Top of Text for analysis

In a recent editorial, The New York Times offered Bill de Blasio their advice on educational policy. My advice to the new mayor who takes office on January 1, 2014 and the new School Chancellor is to ignore The New York Times as much as possible.

New York City teachers have had a hostile relationship with outgoing Mayor Michael Bloomberg who has repeatedly blamed the teachers and their union, the United Federation of Teachers (UFT), for all the problems in New York City schools. New York City teachers have been working with an expired contract and without any wage adjustments since 2009. Bloomberg tried to get the UFT to accept a three-year wage freeze, which he essentially forced on them by refusing to negotiate. The Times seems intent on continuing the Bloomberg mis-education era.

To help Mayor de Blasio out, I am going to reply to the Times editorial point-by-point. In addition, as a retired New York City teacher and teacher educator, as well as a public school graduate, parent, and grandparent, and as a Brooklyn neighbor, I am available if the new mayor or members of his transition team would like to meet. My email, to set up an appointment, is catajs@hofstra.edu.

SENIORITY: The New York Times condemns the public school seniority system to the point of irrationality without any sense of why teachers and unions fought hard for seniority rights.

According to The New York Times:

"Seniority trumps everything and is treated as a proxy for excellence. Under current rules, a school that has an enrollment shortfall or budget problem and has to cut one of its five math teachers cuts the least senior teacher, period. In progressive systems like the one in Washington, D.C., which has made big gains on federal assessment tests, decisions about which teachers to cut are based on a combination of factors, including how they stack up on evaluations and whether they possess special skills. The goal is to keep the most talented teachers."

Alan's Advice to Mayor-elect de Blasio: Seniority rules are a necessary evil to prevent employer abuse. I have personally suffered from and benefited from the seniority system and on balance I have to support it. In 1975 I was one of 13,000 New York City teachers laid-off, and one of 5,000 not rehired, when the city went bankrupt. Lay-offs were done in order of seniority and I was at the bottom of the list. Even after I was finally reappointed in 1978, I was excessed every semester for five years and relocated twice, again because I was at the bottom of the seniority list. But I do not believe it would have been fairer to lay-off or excess the older more experienced teachers just to save my jobs.

Without seniority rules innovative teachers, I like to think I was one, could be displaced because supervisors found them threatening or just annoying. Without seniority protection, the push is to follow directives, not to challenge or question, and if necessary, to ignore the needs of students. Without seniority protection you get to keep the mediocre, not the best.

The New York Times has similar apoplexy about the current seniority-based pay scales and proposes a form of "merit" pay.

According to The New York Times: "[T]he salary schedule in New York is calculated to reward longevity, requiring 22 years to get to the top level. Teachers are also rewarded for work toward advanced degrees, but this coursework does not necessarily have any bearing on how poorly or well they teach. Meanwhile, younger teachers start out with relatively low salaries and are at risk of leaving the system for higher pay elsewhere. The scales should be rebalanced so that teachers who are judged highly effective under the new evaluation system can move up quickly in the pay scale. Highly effective teachers should be paid more for teaching in areas with shortages or in high-need schools that have difficulty attracting qualified staff.

Bottom of Text for analysis
Top of Input data

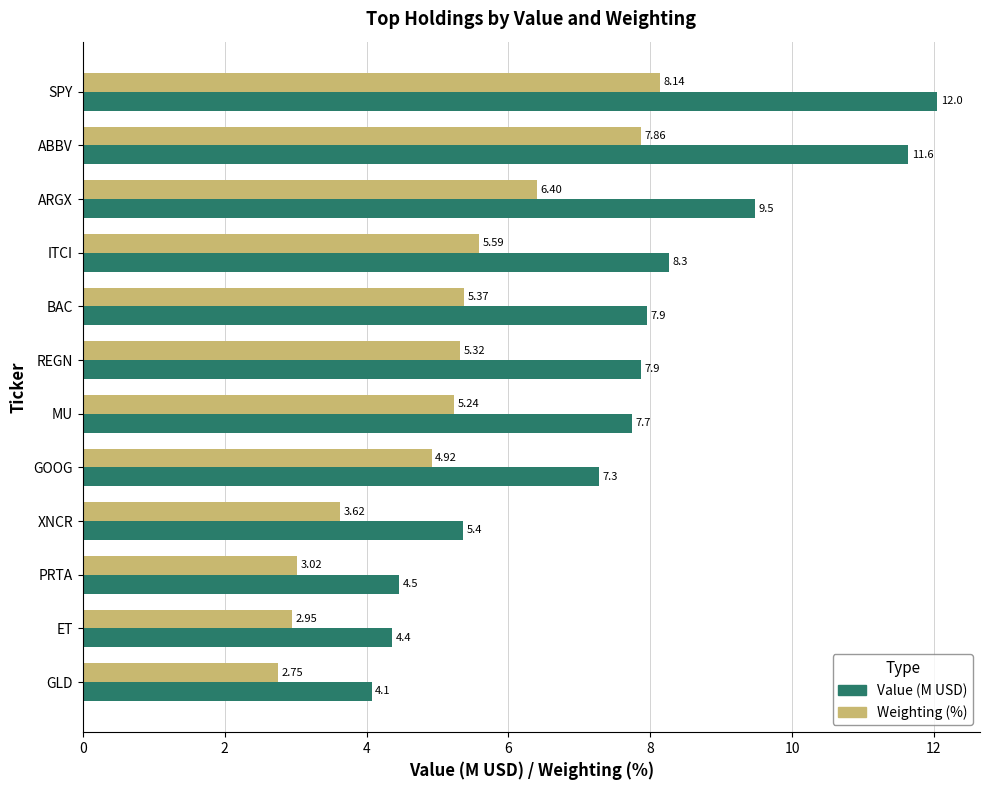

What is the difference between the maximum and second lowest values in the Value (M USD) series?

7.7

Bottom of Input data

=== Work instructions ===
**A)** From the text on New York City teachers, reproduce verbatim the passage that begins with the words "In a recent" and stops after the words "Bloomberg mis-education era.".
**B)** In the text on New York City teachers, how many New York City teachers were laid off in 1975?

=== Solutions to the exercise ===
**A)**
In a recent editorial, The New York Times offered Bill de Blasio their advice on educational policy. My advice to the new mayor who takes office on January 1, 2014 and the new School Chancellor is to ignore The New York Times as much as possible.

New York City teachers have had a hostile relationship with outgoing Mayor Michael Bloomberg who has repeatedly blamed the teachers and their union, the United Federation of Teachers (UFT), for all the problems in New York City schools. New York City teachers have been working with an expired contract and without any wage adjustments since 2009. Bloomberg tried to get the UFT to accept a three-year wage freeze, which he essentially forced on them by refusing to negotiate. The Times seems intent on continuing the Bloomberg mis-education era.

**B)** 13,000 teachers were laid off.